The website actually uses the GraphQL API now. Anything you see in your browser is extracted from a single endpoint that is free for anyone and can be used to build any similar tool. Playground is here : https://jpaste.me/graphiql or on RapidAPI. Here are a few simple queries :
- Ten most frequent kanji with their meanings, readings (with statistics) and the three most frequent words : query
- Ten most frequent words with frequencies, translations, example sentences and a calligraphy image (svg in base64) for each character : query
Everything is located on a much better server than before (I quit Google Cloud and rented a small VPS in Germany) so it’s faster (at least from here in Europe).

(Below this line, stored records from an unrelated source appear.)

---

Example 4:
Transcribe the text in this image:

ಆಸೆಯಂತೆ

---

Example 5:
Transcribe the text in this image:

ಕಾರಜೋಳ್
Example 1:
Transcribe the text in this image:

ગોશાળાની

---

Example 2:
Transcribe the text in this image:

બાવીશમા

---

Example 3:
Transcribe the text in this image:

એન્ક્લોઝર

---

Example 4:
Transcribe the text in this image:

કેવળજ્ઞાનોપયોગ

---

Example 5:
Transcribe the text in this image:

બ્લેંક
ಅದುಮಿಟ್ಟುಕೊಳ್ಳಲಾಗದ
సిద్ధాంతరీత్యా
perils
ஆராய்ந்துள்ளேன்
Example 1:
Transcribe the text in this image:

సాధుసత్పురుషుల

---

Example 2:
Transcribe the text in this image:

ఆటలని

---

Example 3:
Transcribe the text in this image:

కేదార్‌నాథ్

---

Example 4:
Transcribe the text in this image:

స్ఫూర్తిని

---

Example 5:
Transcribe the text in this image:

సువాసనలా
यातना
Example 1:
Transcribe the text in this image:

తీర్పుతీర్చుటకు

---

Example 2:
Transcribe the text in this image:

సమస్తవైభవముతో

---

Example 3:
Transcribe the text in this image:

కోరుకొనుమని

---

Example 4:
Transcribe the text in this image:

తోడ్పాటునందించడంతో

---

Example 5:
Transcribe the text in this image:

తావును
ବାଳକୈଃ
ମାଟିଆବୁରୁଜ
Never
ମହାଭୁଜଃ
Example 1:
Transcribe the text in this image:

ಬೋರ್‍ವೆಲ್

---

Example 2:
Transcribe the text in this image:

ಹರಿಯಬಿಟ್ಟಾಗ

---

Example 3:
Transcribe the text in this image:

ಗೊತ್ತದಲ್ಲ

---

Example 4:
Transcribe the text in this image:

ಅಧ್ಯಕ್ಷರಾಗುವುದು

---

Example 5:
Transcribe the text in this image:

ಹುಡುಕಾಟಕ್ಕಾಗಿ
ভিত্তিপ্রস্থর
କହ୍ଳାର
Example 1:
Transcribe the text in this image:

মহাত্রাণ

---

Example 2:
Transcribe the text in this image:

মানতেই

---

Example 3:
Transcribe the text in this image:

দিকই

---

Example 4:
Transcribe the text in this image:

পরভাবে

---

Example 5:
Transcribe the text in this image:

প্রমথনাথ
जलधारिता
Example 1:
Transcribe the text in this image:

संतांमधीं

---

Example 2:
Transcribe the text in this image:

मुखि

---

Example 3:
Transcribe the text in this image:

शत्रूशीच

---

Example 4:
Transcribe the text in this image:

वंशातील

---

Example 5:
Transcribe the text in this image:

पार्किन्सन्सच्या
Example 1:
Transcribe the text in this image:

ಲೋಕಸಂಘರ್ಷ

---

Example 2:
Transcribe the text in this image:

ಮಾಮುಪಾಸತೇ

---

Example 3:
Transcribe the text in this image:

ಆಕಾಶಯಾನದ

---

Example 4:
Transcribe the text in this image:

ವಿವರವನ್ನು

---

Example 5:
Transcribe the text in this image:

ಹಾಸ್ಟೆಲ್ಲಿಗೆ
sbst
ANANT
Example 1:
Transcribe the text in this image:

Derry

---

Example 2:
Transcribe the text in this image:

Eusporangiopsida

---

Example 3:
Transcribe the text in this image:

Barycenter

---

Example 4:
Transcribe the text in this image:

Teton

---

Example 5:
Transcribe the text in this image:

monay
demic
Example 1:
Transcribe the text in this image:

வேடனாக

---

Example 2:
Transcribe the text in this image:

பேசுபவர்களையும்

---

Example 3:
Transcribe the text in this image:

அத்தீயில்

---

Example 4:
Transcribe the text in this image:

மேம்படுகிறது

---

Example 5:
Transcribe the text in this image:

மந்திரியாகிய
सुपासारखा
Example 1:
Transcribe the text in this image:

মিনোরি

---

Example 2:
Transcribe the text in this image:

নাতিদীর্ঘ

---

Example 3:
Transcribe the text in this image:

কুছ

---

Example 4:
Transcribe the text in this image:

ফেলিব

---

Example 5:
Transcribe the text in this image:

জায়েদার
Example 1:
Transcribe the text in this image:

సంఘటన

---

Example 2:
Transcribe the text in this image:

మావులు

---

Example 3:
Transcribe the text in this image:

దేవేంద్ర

I hope anyone can make good use of any of this.
Now I’d like to build a Chrome extension that does basically the same as the website but on any web page. Such extensions already exist, but maybe some people will prefer mine…we’ll see
The coverage is definitely better now! 一人 and 牛丼 are now working!

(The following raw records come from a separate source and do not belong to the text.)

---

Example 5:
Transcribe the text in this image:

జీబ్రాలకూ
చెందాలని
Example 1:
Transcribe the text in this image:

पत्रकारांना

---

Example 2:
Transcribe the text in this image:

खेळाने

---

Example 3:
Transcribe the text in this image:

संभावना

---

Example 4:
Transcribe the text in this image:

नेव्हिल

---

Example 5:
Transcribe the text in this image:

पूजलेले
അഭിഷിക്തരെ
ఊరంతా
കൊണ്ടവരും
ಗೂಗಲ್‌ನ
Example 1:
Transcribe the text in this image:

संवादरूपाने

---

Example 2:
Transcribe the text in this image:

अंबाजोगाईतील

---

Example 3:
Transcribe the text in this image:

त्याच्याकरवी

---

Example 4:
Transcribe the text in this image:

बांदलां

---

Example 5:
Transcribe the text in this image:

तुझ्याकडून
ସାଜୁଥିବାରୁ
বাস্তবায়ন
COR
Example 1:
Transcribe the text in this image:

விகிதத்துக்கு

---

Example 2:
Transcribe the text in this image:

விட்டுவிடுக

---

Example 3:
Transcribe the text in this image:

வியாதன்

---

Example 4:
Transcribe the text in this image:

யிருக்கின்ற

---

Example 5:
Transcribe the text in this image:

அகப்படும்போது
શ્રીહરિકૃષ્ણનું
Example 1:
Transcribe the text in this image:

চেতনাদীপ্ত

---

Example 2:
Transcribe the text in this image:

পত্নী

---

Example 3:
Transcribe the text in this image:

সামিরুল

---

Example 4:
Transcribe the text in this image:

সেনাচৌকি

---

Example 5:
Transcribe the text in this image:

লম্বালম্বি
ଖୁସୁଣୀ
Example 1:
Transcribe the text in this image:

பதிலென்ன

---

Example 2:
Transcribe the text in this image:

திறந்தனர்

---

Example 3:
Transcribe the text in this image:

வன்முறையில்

I prefer the look of your popup over existing ones like Yomichan, Tenten, and Rikaichamp. Rikaichamp is the ugliest looking of them all, and images are still wonky in Yomichan. I like that Japanese.io has example sentences, but Japanese IO requires you to login and use their platform. I prefer Anki and Yomichan instead.
Just a side note , f you’re deciding to make one - for the parsing you want to use a method called “forward scanning”. This is so you can have multiple entries when you scan a word - so when someone scans 牛丼, they can also see the definitions of 牛 and 丼.
Forward parsing requires a deinflector. You can check the deinflector implementation in Yomichan and Rikaichamp for reference. It involves extracting the rules and patterns in Japanese to extract from one phrase all possible entries in the dictionary. Here is an example of a deinflect file. Another example used in Rikaichan.
Oof, not very phone friendly.
I just tried a random sentence (literally the next one in the book I was reading), and only a few things got turned to blue. Also, why does the furigana of 始まった include まっ (and why is the つ in katakana? )
Thank you for your comment. I’ll definitely look into forward parsing
I don’t intend to make this usable on phones for now.
Can you paste me the sentence above as text, rather than image, so I can try it out myself and look into what is happening ? Thank you
If you just made it possible to scroll around, it would be fine
Been testing it again today. Could you overwrite mistakes for common words like 私(わたし) and 女(おんな) ?
Speaking of which, the bugs I reported 2 months ago (failed to parse 明け, well 明け切る technically, katakana ツ as furigana for the hiragana つ) are still here
Ah, and the dictionary doesn’t know words like 箱船 and パーティー. I can look them up if I want to, but that kinda defeats the purpose of the tool
Sorry I’ve been lazy lately. I’ll post in this thread whenever the bugs are fixed (if they can actually be fixed).